|
|
|
|
|
by fourply
5151 days ago
|
|
Interesting article, Mr. Stross. I think it's great to see so many people hungry for the next new thing, out hustling and working hard to try to make it happen. As awareness of startup culture grows, it is necessarily going to attract some goofiness. That's OK. Not every idea is a good one, and not every good idea is going to work. We need these stories to make the successes stand out so much brighter. You may be right, but I hope you're not. I see things like Pebble's success on Kickstarter, Amanda Palmer bringing more attention to the idea of crowdsourcing funding for something that is every bit today's poetry, and see the spread of the paradigm shift we all already value (or else we wouldn't be here). I think it's right to be nervous, but I am cautiously optimistic that hacker/maker/startup culture is an attractive alternative to the existing production model. I always appreciate your thoughts, but nowhere near as much as I would appreciate a new Laundry novel. Thanks for the good times. |
|
I am reading the news these days with a strong sense of deja vu for late 1999.
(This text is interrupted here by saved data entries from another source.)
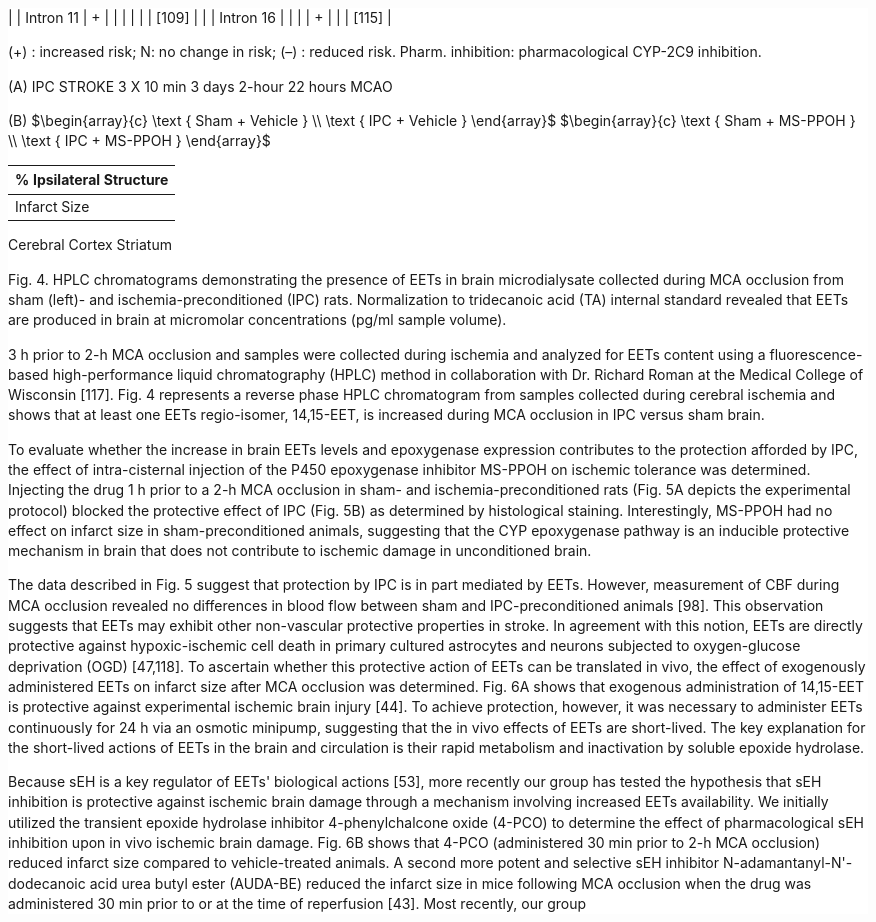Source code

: |          | Intron 11             | +               |                 |              |                    |                       |                   | [109]                                                                     |
|          | Intron 16             |                 |                 |              | +                  |                       |                   | [115]                                                                     |

(+) : increased risk; N: no change in risk; (–) : reduced risk. Pharm. inhibition: pharmacological CYP-2C9 inhibition.

(A) IPC                                                                 STROKE
3 X 10 min      3 days          2-hour           22 hours
MCAO

(B)
$\begin{array}{c} \text { Sham + Vehicle } \\ \text { IPC + Vehicle } \end{array}$ $\begin{array}{c} \text { Sham + MS-PPOH } \\ \text { IPC + MS-PPOH } \end{array}$

| % Ipsilateral Structure |
|-------------------------|
| Infarct Size            |

Cerebral Cortex   Striatum

Fig. 4. HPLC chromatograms demonstrating the presence of EETs in brain microdialysate collected during MCA occlusion from sham (left)- and ischemia-preconditioned (IPC) rats. Normalization to tridecanoic acid (TA) internal standard revealed that EETs are produced in brain at micromolar concentrations (pg/ml sample volume).

3 h prior to 2-h MCA occlusion and samples were collected during ischemia and analyzed for EETs content using a fluorescence-based high-performance liquid chromatography (HPLC) method in collaboration with Dr. Richard Roman at the Medical College of Wisconsin [117]. Fig. 4 represents a reverse phase HPLC chromatogram from samples collected during cerebral ischemia and shows that at least one EETs regio-isomer, 14,15-EET, is increased during MCA occlusion in IPC versus sham brain.

To evaluate whether the increase in brain EETs levels and epoxygenase expression contributes to the protection afforded by IPC, the effect of intra-cisternal injection of the P450 epoxygenase inhibitor MS-PPOH on ischemic tolerance was determined. Injecting the drug 1 h prior to a 2-h MCA occlusion in sham- and ischemia-preconditioned rats (Fig. 5A depicts the experimental protocol) blocked the protective effect of IPC (Fig. 5B) as determined by histological staining. Interestingly, MS-PPOH had no effect on infarct size in sham-preconditioned animals, suggesting that the CYP epoxygenase pathway is an inducible protective mechanism in brain that does not contribute to ischemic damage in unconditioned brain.

The data described in Fig. 5 suggest that protection by IPC is in part mediated by EETs. However, measurement of CBF during MCA occlusion revealed no differences in blood flow between sham and IPC-preconditioned animals [98]. This observation suggests that EETs may exhibit other non-vascular protective properties in stroke. In agreement with this notion, EETs are directly protective against hypoxic-ischemic cell death in primary cultured astrocytes and neurons subjected to oxygen-glucose deprivation (OGD) [47,118]. To ascertain whether this protective action of EETs can be translated in vivo, the effect of exogenously administered EETs on infarct size after MCA occlusion was determined. Fig. 6A shows that exogenous administration of 14,15-EET is protective against experimental ischemic brain injury [44]. To achieve protection, however, it was necessary to administer EETs continuously for 24 h via an osmotic minipump, suggesting that the in vivo effects of EETs are short-lived. The key explanation for the short-lived actions of EETs in the brain and circulation is their rapid metabolism and inactivation by soluble epoxide hydrolase.

Because sEH is a key regulator of EETs' biological actions [53], more recently our group has tested the hypothesis that sEH inhibition is protective against ischemic brain damage through a mechanism involving increased EETs availability. We initially utilized the transient epoxide hydrolase inhibitor 4-phenylchalcone oxide (4-PCO) to determine the effect of pharmacological sEH inhibition upon in vivo ischemic brain damage. Fig. 6B shows that 4-PCO (administered 30 min prior to 2-h MCA occlusion) reduced infarct size compared to vehicle-treated animals. A second more potent and selective sEH inhibitor N-adamantanyl-N'-dodecanoic acid urea butyl ester (AUDA-BE) reduced the infarct size in mice following MCA occlusion when the drug was administered 30 min prior to or at the time of reperfusion [43]. Most recently, our group
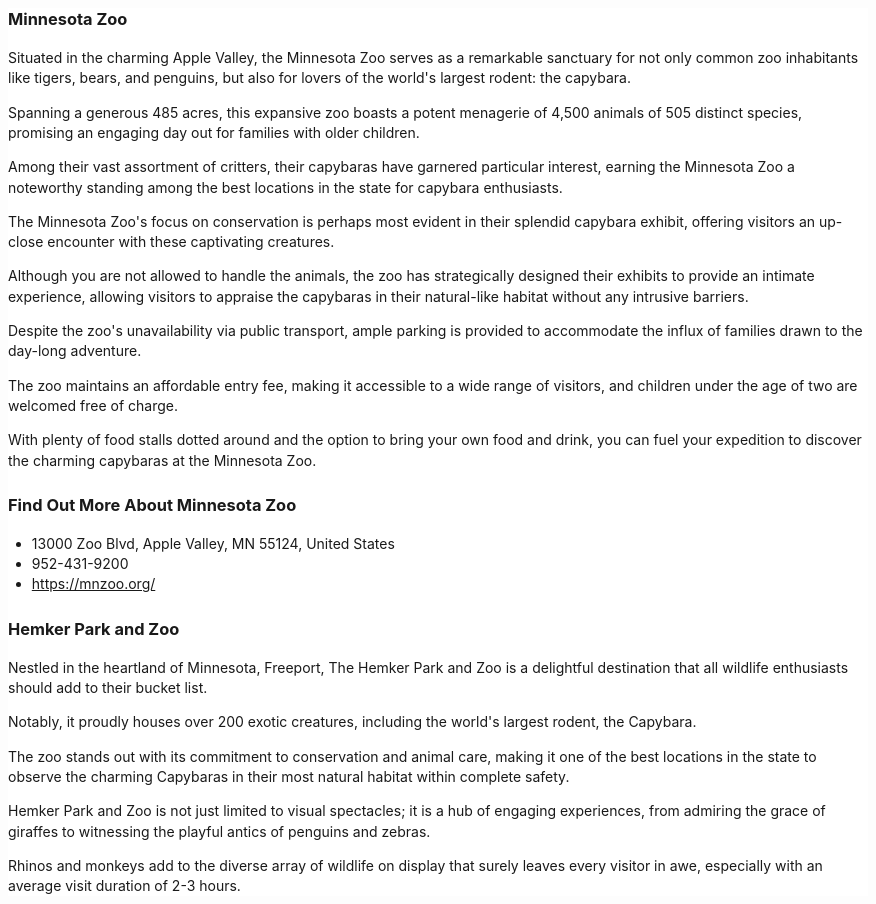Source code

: ### Minnesota Zoo

Situated in the charming Apple Valley, the Minnesota Zoo serves as a remarkable sanctuary for not only common zoo inhabitants like tigers, bears, and penguins, but also for lovers of the world's largest rodent: the capybara. 

Spanning a generous 485 acres, this expansive zoo boasts a potent menagerie of 4,500 animals of 505 distinct species, promising an engaging day out for families with older children. 

Among their vast assortment of critters, their capybaras have garnered particular interest, earning the Minnesota Zoo a noteworthy standing among the best locations in the state for capybara enthusiasts.

The Minnesota Zoo's focus on conservation is perhaps most evident in their splendid capybara exhibit, offering visitors an up-close encounter with these captivating creatures. 

Although you are not allowed to handle the animals, the zoo has strategically designed their exhibits to provide an intimate experience, allowing visitors to appraise the capybaras in their natural-like habitat without any intrusive barriers. 

Despite the zoo's unavailability via public transport, ample parking is provided to accommodate the influx of families drawn to the day-long adventure. 

The zoo maintains an affordable entry fee, making it accessible to a wide range of visitors, and children under the age of two are welcomed free of charge. 

With plenty of food stalls dotted around and the option to bring your own food and drink, you can fuel your expedition to discover the charming capybaras at the Minnesota Zoo.

<div class="find-out-more" markdown="1">

### Find Out More About Minnesota Zoo

- 13000 Zoo Blvd, Apple Valley, MN 55124, United States
- 952-431-9200
- https://mnzoo.org/


</div>




### Hemker Park and Zoo

Nestled in the heartland of Minnesota, Freeport, The Hemker Park and Zoo is a delightful destination that all wildlife enthusiasts should add to their bucket list. 

Notably, it proudly houses over 200 exotic creatures, including the world's largest rodent, the Capybara. 

The zoo stands out with its commitment to conservation and animal care, making it one of the best locations in the state to observe the charming Capybaras in their most natural habitat within complete safety. 

Hemker Park and Zoo is not just limited to visual spectacles; it is a hub of engaging experiences, from admiring the grace of giraffes to witnessing the playful antics of penguins and zebras. 

Rhinos and monkeys add to the diverse array of wildlife on display that surely leaves every visitor in awe, especially with an average visit duration of 2-3 hours.
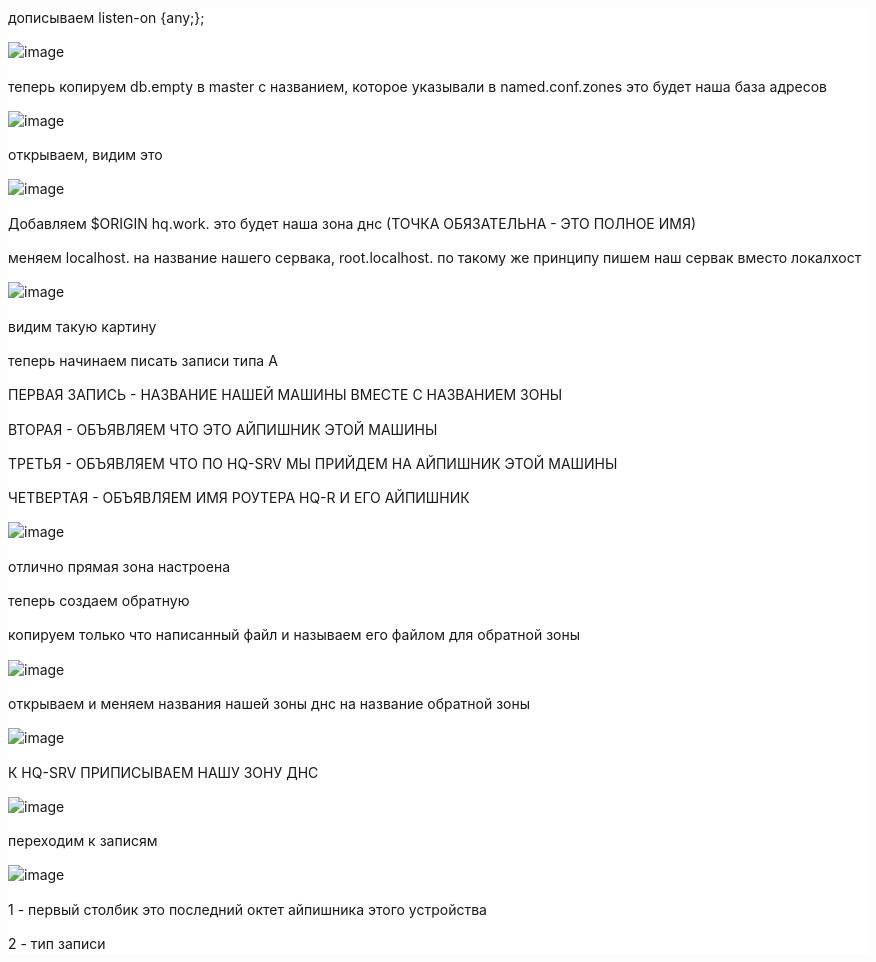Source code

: дописываем  listen-on {any;};

![image](https://github.com/vxsetup/vxdemo/assets/146210764/0e96eefe-fe81-48a5-a7a7-2c6be98c10ec)

теперь копируем db.empty в master с названием, которое указывали в named.conf.zones это будет наша база адресов

![image](https://github.com/vxsetup/vxdemo/assets/146210764/17324395-622d-4548-b948-78bfd9718d65)

открываем, видим это

![image](https://github.com/vxsetup/vxdemo/assets/146210764/bfdf91ce-1f80-494d-941b-0ac9ebba41b6)

Добавляем $ORIGIN hq.work. это будет наша зона днс (ТОЧКА ОБЯЗАТЕЛЬНА - ЭТО ПОЛНОЕ ИМЯ)

меняем localhost. на название нашего сервака, root.localhost. по такому же принципу пишем наш сервак вместо локалхост

![image](https://github.com/vxsetup/vxdemo/assets/146210764/0cc382aa-67a8-44be-9bda-3e9215223534)

видим такую картину

теперь начинаем писать записи типа А

ПЕРВАЯ ЗАПИСЬ - НАЗВАНИЕ НАШЕЙ МАШИНЫ ВМЕСТЕ С НАЗВАНИЕМ ЗОНЫ

ВТОРАЯ - ОБЪЯВЛЯЕМ ЧТО ЭТО АЙПИШНИК ЭТОЙ МАШИНЫ

ТРЕТЬЯ - ОБЪЯВЛЯЕМ ЧТО ПО HQ-SRV МЫ ПРИЙДЕМ НА АЙПИШНИК ЭТОЙ МАШИНЫ

ЧЕТВЕРТАЯ - ОБЪЯВЛЯЕМ ИМЯ РОУТЕРА  HQ-R И ЕГО АЙПИШНИК

![image](https://github.com/vxsetup/vxdemo/assets/146210764/66f1bf56-1d97-4e9e-949d-7996b104f27b)

отлично прямая зона настроена

теперь создаем обратную

копируем только что написанный файл и называем его файлом для обратной зоны

![image](https://github.com/vxsetup/vxdemo/assets/146210764/b4481c3a-57f1-47ad-87b9-9fb6ad0690d4)

открываем и меняем названия нашей зоны днс на название обратной зоны

![image](https://github.com/vxsetup/vxdemo/assets/146210764/474d9d67-4fac-487e-8526-fd5d01168ef6)

К HQ-SRV ПРИПИСЫВАЕМ НАШУ ЗОНУ ДНС

![image](https://github.com/vxsetup/vxdemo/assets/146210764/eded7b22-5d24-4fae-9c9b-528b80d78826)

переходим к записям

![image](https://github.com/vxsetup/vxdemo/assets/146210764/12d3bd9e-70b1-44d4-ade3-9d093260273d)

1 - первый столбик это последний октет айпишника этого устройства

2 - тип записи
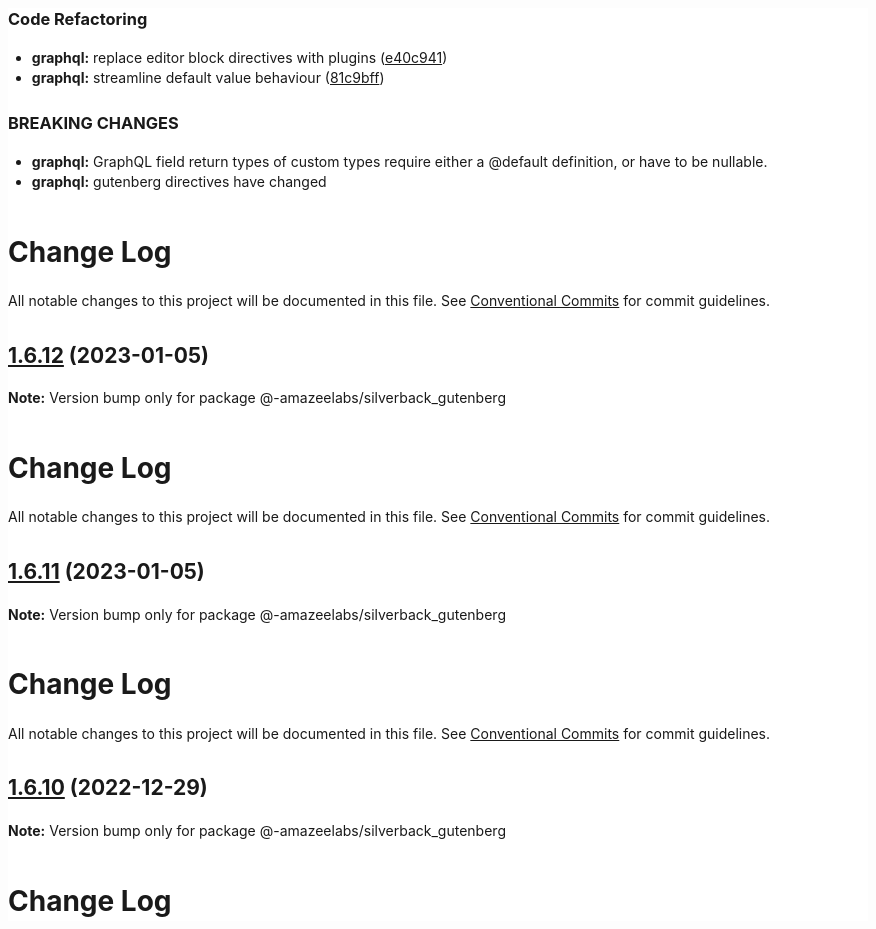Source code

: ### Code Refactoring

- **graphql:** replace editor block directives with plugins
  ([e40c941](https://github.com/AmazeeLabs/silverback-mono/commit/e40c941289286449d68035b283fa51cb0933cd42))
- **graphql:** streamline default value behaviour
  ([81c9bff](https://github.com/AmazeeLabs/silverback-mono/commit/81c9bffebd6b6bdc4dd5a53b21387e462ebc44fc))

### BREAKING CHANGES

- **graphql:** GraphQL field return types of custom types require either a
  @default definition, or have to be nullable.
- **graphql:** gutenberg directives have changed

# Change Log

All notable changes to this project will be documented in this file. See
[Conventional Commits](https://conventionalcommits.org) for commit guidelines.

## [1.6.12](https://github.com/AmazeeLabs/silverback-mono/compare/@-amazeelabs/silverback_gutenberg@1.6.11...@-amazeelabs/silverback_gutenberg@1.6.12) (2023-01-05)

**Note:** Version bump only for package @-amazeelabs/silverback_gutenberg

# Change Log

All notable changes to this project will be documented in this file. See
[Conventional Commits](https://conventionalcommits.org) for commit guidelines.

## [1.6.11](https://github.com/AmazeeLabs/silverback-mono/compare/@-amazeelabs/silverback_gutenberg@1.6.10...@-amazeelabs/silverback_gutenberg@1.6.11) (2023-01-05)

**Note:** Version bump only for package @-amazeelabs/silverback_gutenberg

# Change Log

All notable changes to this project will be documented in this file. See
[Conventional Commits](https://conventionalcommits.org) for commit guidelines.

## [1.6.10](https://github.com/AmazeeLabs/silverback-mono/compare/@-amazeelabs/silverback_gutenberg@1.6.9...@-amazeelabs/silverback_gutenberg@1.6.10) (2022-12-29)

**Note:** Version bump only for package @-amazeelabs/silverback_gutenberg

# Change Log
Kickstarter and crowdsourced funding is great news for artists, but I don't see it scaling much bigger than AFP and "Iron Sky" without attracting fraudsters. Again: hacker/maker culture is great, it has brought us great things in the past, and I expect great things to come of it in future, but it's not delivering huge new industries on the scale of a Google or Facebook or Apple. (Making stuff with atoms instead of bits is intrinsically slow, energy and matter intensive, and hard to scale up exponentially.)
But this isn't about artists making a living. If this guy was talking about crowdsourcing to fund his next book of poetry I'd be all in favour. But instead, he's talking about building some kind of bullshit hosting/purchasing storefront with the idea of raking off a percentage of gross from a market that died of natural causes three quarters of a century ago.
Thinking you can set yourself up to rake off a chunk of the value in each exchange in a particular field is the sort of wishful thinking that gave us the Feb 2000 bust.